Work required: In the data below, begin at the line with "Picture 1: EM" and stop after the line with "Picture 2: EM"; output those lines exactly and no pictures.

Record excerpts:
* * *
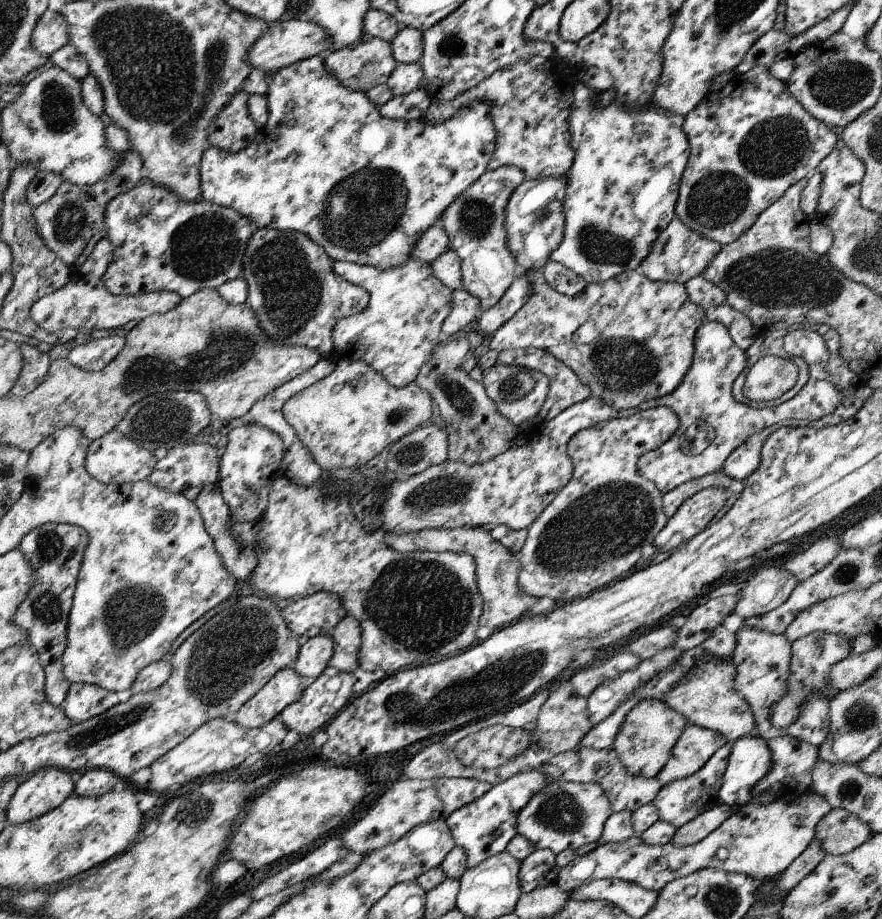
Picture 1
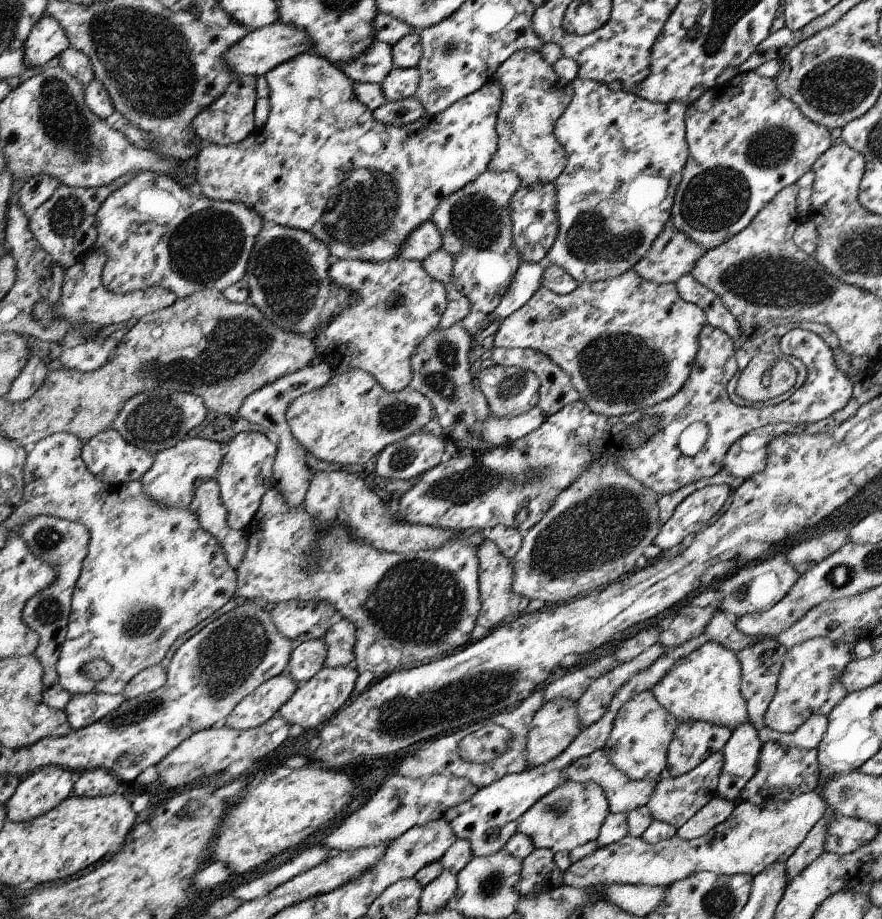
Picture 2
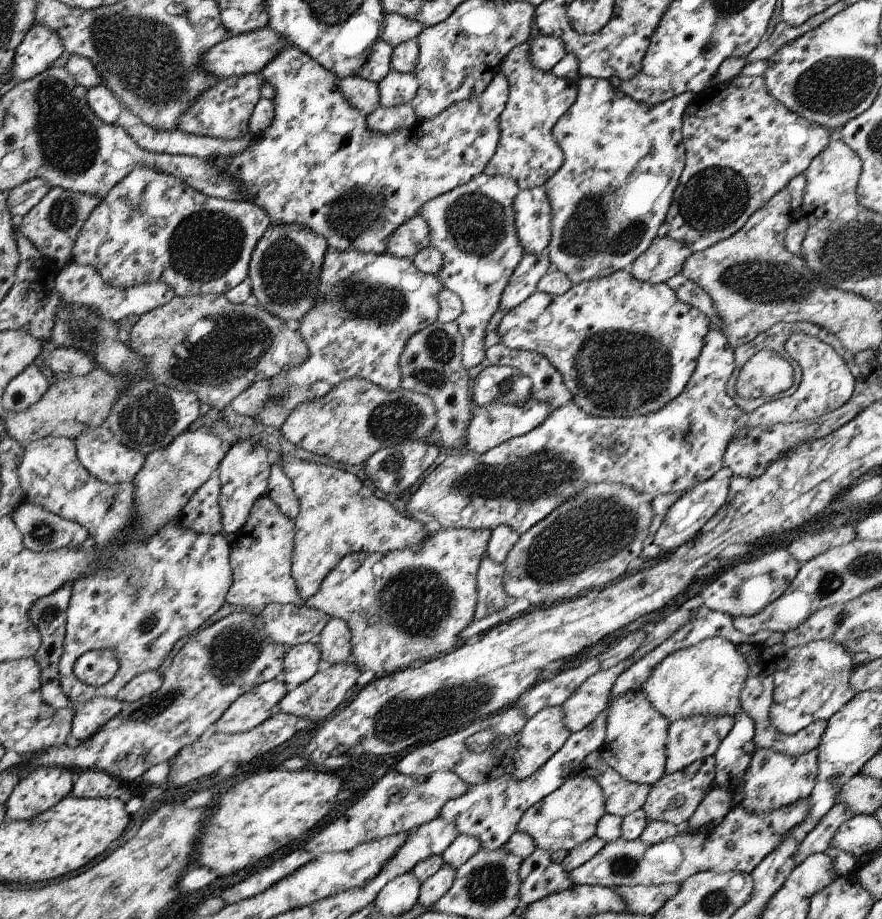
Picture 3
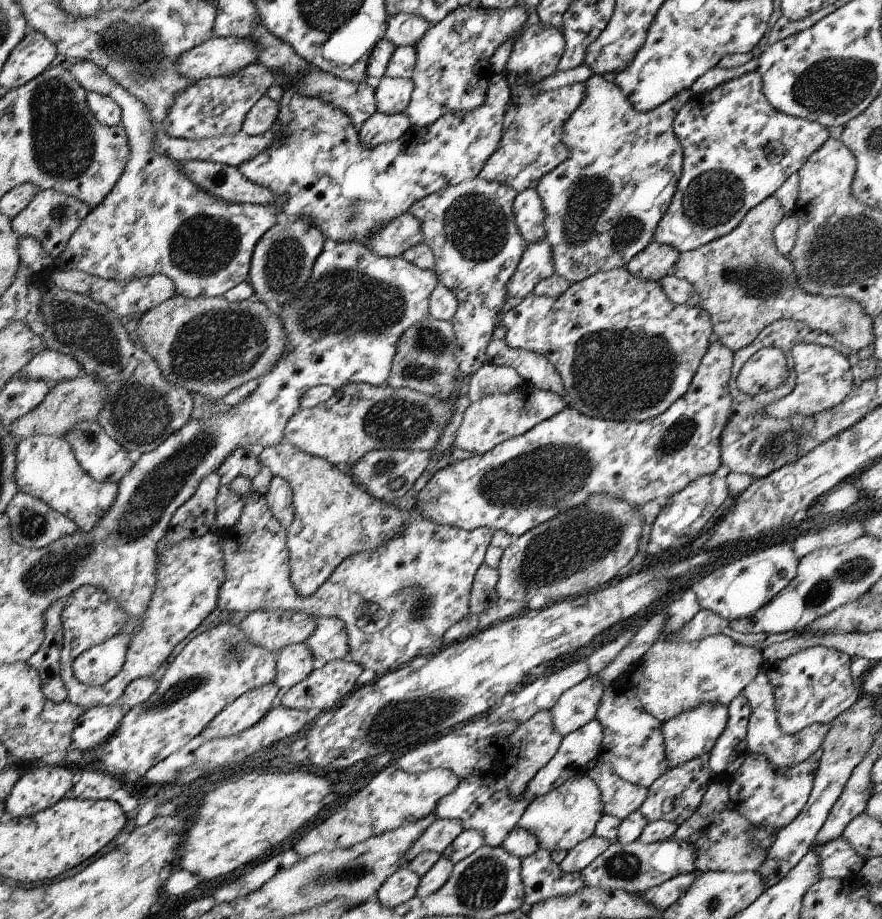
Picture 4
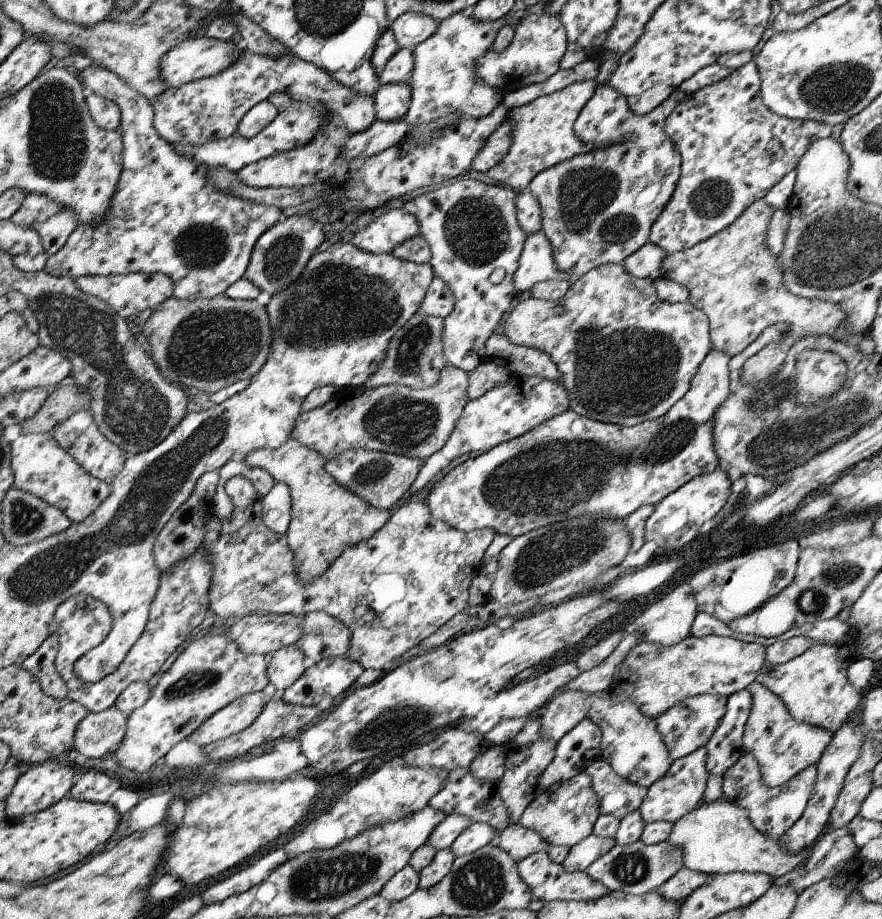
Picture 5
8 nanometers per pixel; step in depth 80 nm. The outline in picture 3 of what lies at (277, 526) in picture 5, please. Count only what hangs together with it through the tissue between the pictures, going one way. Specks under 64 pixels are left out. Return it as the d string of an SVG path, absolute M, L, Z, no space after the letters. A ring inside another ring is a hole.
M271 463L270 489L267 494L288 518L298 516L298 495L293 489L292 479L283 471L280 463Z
* * *
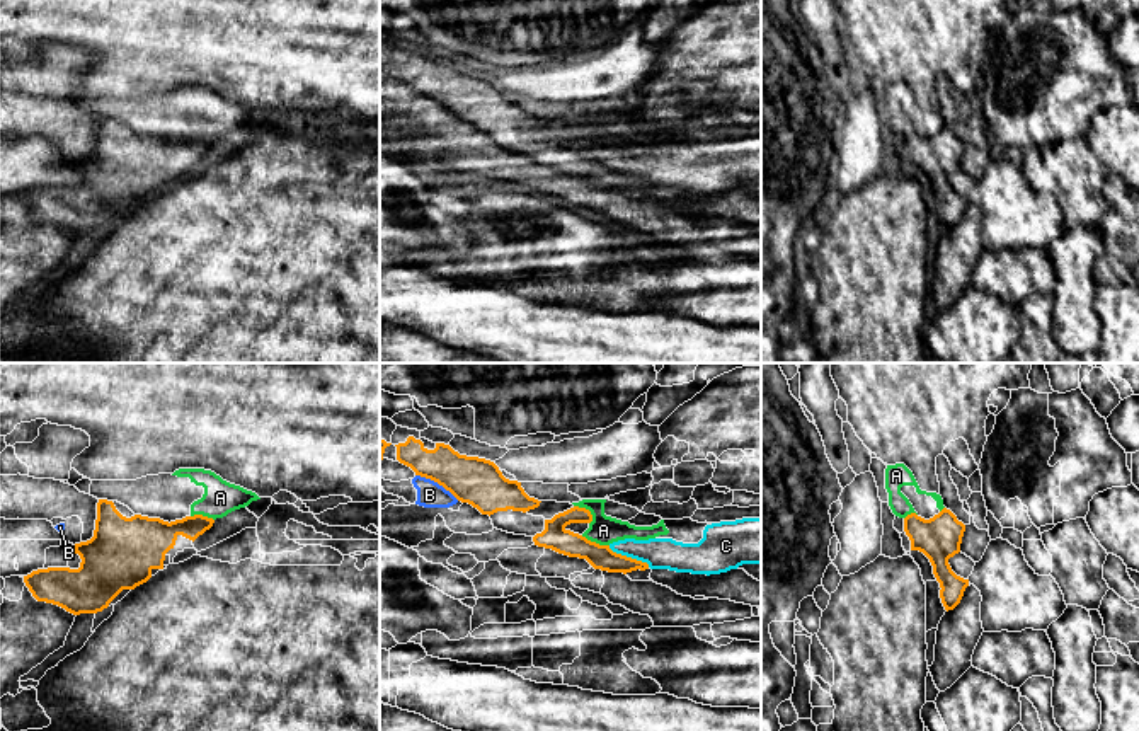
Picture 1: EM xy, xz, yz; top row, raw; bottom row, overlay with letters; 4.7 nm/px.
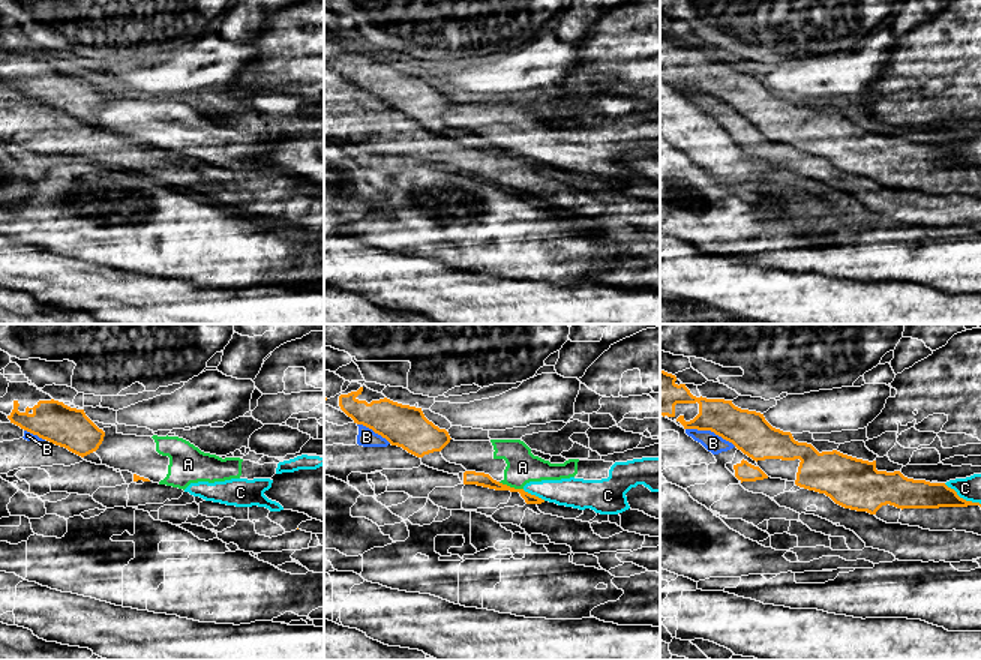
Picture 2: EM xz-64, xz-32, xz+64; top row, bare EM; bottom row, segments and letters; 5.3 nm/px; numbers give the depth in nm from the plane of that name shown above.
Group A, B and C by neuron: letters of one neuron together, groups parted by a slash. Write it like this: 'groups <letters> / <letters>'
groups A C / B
* * *
Task answer:
Picture 1: EM xy, xz, yz; top row, raw; bottom row, overlay with letters; 4.7 nm/px.
Picture 2: EM xz-64, xz-32, xz+64; top row, bare EM; bottom row, segments and letters; 5.3 nm/px; numbers give the depth in nm from the plane of that name shown above.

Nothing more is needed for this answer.